Thanks to a $29K grant from the Park Foundation, Tompkins Cortland Community College’s Coltivare center in downtown Ithaca provided top-notch culinary training to another round of food service workers in local school districts this summer.
For three days this summer, 40 people from seven Tompkins County school districts attended took part in a “boot camp” that taught them how they can serve fresher, healthier, and more appealing meals to schoolchildren.
Led by Coltivare Executive Chef Patrick Blackman, the training included hands-on workshops about food preparation with fresh ingredients and ways to improve recipes to get children to eat healthier.
Cornell Cooperative Extension of Tompkins County helped organize the event, which brought in 40 food service workers from Dryden, Groton, Ithaca, Lansing, Newfield, New Roots, and Trumansburg school districts.
It goes hand-in-hand with New York State’s Farm to School Program, which was created to connect schools with local farms and food producers to strengthen local agriculture, improve student health, and promote regional food systems awareness.
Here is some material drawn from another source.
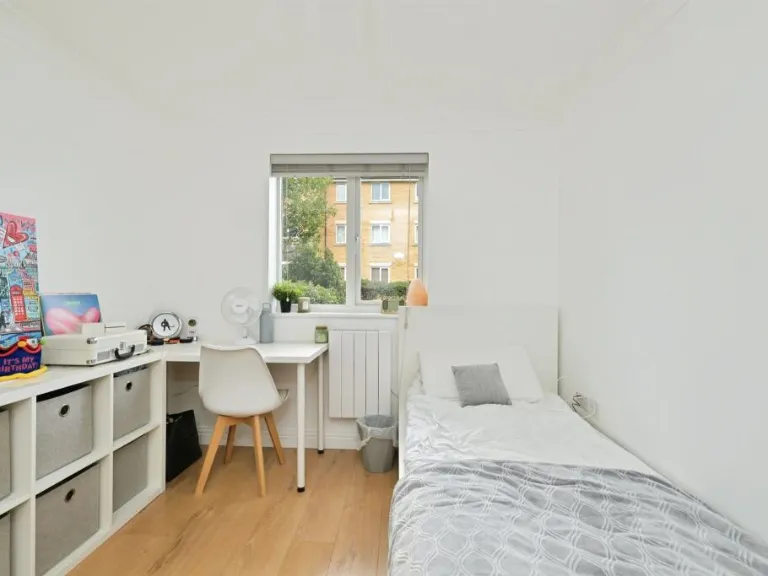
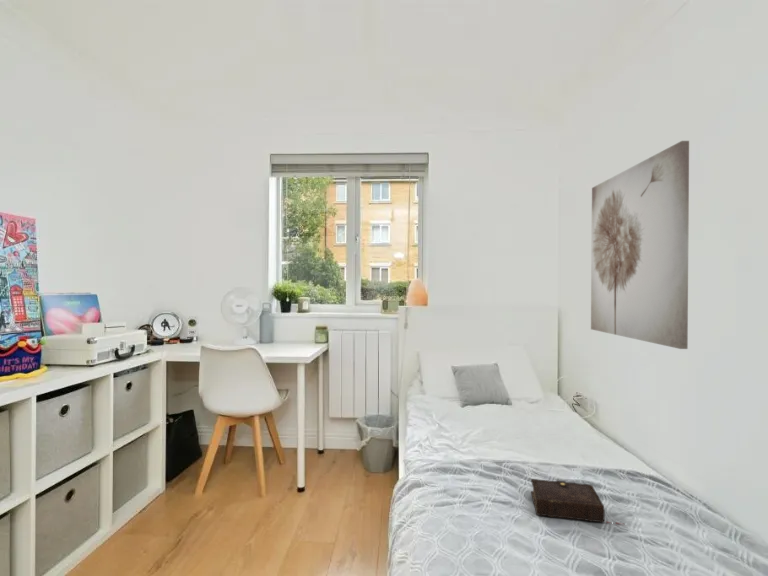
+ book [530,478,624,525]
+ wall art [590,140,690,350]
Coltivare Director of Operations Jason Sidle said the training is a natural outgrowth for the culinary center, which shares the College’s mission of meeting the educational needs of the community.
“We piloted this training with Groton last year, and the results were very positive,” said Sidle. “When Sue Kittel from the Park Foundation approached us about expanding this and offering it to all the school districts in Tompkins County, we were thrilled. This project really gets at the heart of so much of what we do at Coltivare – promoting the use of local, fresh ingredients and teaching how to prepare meals that people will want to eat.”